Task 1 ▸
Name every property that the tutorial on Swift switch tuples declares directly in the Student struct, not inside its nested Name struct.
Task 2 ▸
Resume the tutorial on Swift switch tuples from where it stops.
═════ Quoted passage ═════
Using tuples in switch allows us to match multiple values at once. It also makes our code readable and easy to understand.


This was very confusing to me at first. It's like I understood the concept, and what it's meant to do, but at the same time, when I code it, I just simply get lost and I couldn't quite get how I should code the logic, and would take a while to fully write the code with swift tuple. If you have the same struggle with me, here are some examples that might help us get on track when writing swift tuples.


Switch Tuple with Structs

enum ProgramId: Int {
    case BSIT = 123
    case BSCS = 120
}
struct Student {
    struct Name {
        var firstName: String
        var lastName: String
        
        var fullName: String {
            return "\(lastName), \(firstName)"
        }
    }
    var studentId: String
    var name: Name
    var program: ProgramId
    var year: UInt
}

Let's say you have a list of students that you want to group by year and program.

for student in students {
    switch (student.program, student.year) {
    case (.BSCS, 1):
        debugPrint("\(student.name.fullName) is a BSCS-1 student")
    case (.BSCS, 2):
        debugPrint("\(student.name.fullName) is a BSCS-2 student")
    case (.BSCS, 3):
        debugPrint("\(student.name.fullName) is a BSCS-3 student")
    case (.BSCS, 4):
        debugPrint("\(student.name.fullName) is a BSCS-4 student")
═════ Recorded data ═════
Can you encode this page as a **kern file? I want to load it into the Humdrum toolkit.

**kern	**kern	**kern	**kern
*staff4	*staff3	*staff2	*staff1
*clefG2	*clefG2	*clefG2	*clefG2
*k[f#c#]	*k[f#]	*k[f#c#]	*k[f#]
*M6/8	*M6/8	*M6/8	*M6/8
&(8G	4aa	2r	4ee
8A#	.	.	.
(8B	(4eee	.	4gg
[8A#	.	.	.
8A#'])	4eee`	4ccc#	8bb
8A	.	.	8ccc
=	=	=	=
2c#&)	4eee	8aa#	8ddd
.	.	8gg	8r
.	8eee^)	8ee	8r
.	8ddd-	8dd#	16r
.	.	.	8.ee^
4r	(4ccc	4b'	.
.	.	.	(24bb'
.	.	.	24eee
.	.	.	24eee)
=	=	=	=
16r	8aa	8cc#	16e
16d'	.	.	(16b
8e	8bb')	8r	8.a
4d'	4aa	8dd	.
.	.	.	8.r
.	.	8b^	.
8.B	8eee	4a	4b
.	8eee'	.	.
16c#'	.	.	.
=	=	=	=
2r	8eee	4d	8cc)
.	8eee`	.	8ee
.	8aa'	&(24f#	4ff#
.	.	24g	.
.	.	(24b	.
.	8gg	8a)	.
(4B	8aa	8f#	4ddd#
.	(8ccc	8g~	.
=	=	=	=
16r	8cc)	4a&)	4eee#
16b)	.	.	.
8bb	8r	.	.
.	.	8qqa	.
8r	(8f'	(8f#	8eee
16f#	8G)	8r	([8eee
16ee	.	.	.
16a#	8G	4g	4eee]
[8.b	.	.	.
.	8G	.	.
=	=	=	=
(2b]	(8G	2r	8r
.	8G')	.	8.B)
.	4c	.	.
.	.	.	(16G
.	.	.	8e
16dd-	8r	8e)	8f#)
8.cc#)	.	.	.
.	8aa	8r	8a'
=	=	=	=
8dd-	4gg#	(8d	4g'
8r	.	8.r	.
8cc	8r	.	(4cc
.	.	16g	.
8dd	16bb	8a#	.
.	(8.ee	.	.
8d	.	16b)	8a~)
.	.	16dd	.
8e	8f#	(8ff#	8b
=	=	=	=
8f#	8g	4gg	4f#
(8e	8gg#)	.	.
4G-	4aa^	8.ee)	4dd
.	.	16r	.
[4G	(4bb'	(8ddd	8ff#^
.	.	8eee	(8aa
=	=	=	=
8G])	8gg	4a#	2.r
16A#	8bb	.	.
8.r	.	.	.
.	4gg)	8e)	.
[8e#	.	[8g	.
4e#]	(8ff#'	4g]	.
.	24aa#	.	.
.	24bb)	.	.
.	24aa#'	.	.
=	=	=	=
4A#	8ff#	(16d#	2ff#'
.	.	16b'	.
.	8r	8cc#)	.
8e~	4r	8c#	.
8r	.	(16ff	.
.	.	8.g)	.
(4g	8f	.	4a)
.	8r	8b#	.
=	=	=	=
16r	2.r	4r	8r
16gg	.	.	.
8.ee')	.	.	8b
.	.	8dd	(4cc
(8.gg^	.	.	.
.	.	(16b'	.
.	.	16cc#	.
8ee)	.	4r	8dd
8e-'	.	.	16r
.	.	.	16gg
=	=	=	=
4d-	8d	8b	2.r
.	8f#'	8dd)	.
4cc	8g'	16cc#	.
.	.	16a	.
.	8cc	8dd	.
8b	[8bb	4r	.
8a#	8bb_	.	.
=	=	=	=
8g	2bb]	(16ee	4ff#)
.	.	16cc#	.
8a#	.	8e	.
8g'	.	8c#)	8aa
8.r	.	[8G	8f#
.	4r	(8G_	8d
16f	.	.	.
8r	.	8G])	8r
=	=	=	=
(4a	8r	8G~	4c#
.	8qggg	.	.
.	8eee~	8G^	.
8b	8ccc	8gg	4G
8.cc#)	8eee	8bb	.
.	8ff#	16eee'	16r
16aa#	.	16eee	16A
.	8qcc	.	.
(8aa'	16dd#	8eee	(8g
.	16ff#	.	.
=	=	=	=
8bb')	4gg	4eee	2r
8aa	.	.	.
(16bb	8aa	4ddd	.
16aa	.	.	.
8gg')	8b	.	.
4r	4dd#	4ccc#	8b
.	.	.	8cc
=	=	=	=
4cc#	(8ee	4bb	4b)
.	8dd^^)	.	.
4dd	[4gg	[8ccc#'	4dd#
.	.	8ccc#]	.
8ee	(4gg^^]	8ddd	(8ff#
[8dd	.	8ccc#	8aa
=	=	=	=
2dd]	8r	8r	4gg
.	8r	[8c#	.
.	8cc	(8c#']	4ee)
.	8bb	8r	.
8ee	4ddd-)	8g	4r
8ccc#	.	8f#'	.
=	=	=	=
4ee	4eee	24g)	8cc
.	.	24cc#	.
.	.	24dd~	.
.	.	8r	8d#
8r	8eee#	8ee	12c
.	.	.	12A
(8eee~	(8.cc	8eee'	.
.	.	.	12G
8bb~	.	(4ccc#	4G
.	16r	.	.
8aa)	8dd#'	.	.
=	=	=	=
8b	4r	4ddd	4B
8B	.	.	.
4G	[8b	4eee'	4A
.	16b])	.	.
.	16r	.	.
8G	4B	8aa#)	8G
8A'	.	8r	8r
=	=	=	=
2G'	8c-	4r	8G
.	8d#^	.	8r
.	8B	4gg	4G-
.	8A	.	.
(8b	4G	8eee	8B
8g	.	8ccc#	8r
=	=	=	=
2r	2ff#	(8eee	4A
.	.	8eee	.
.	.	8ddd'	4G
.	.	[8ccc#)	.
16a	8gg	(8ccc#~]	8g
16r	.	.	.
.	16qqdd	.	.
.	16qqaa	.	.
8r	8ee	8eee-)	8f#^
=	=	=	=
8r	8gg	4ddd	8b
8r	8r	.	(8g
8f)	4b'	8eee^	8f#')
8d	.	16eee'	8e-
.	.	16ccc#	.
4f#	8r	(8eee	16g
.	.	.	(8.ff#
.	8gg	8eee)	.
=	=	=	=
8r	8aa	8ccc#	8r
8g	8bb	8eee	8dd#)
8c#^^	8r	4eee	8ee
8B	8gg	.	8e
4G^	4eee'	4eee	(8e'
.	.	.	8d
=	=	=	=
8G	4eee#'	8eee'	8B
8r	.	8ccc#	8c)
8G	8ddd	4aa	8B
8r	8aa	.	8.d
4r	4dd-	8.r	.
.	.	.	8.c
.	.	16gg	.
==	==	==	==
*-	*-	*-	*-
═════
Output 1 ▸
studentId, name, program, year

Output 2 ▸
    case (.BSIT, 1):
        debugPrint("\(student.name.fullName) is a BSIT-1 student")
    case (.BSIT, 2):
        debugPrint("\(student.name.fullName) is a BSIT-2 student")
    case (.BSIT, 3):
        debugPrint("\(student.name.fullName) is a BSIT-3 student")
    case (.BSIT, 4):
        debugPrint("\(student.name.fullName) is a BSIT-4 student")

    default:
        debugPrint("Not valid")
    }
}

The switch tuple made the code easy to read and understand. Another example, let's say you have a list of students that you want to group by program.

for student in students {
    switch (student.program, student.year) {
    case (.BSCS, _):
        bscsStudents.append(student)
    case (.BSIT, _):
        bsitStudents.append(student)
    }
}

Another example is we have an struct with different boolean variables:

typealias PriorityLevel = Int

struct TaskPrioritization {
    var isUrgent: Bool
    var isImportant: Bool
}

And we want to know the priority level based on the values in TaskPrioritization:

struct TaskPrioritization {
    var isUrgent: Bool
    var isImportant: Bool
    
    func getPriorityLevel() -> PriorityLevel {
        switch (isUrgent, isImportant) {
        case (true, true):
            // Both are urgent and important
            return PriorityLevel(1)
        case (true, false):
            // Urgent but not important
            return PriorityLevel(2)
        case (false, true):
            // Not urgent but important
            return PriorityLevel(3)
        case (false, false):
            // Not urgent and not important
            return PriorityLevel(4)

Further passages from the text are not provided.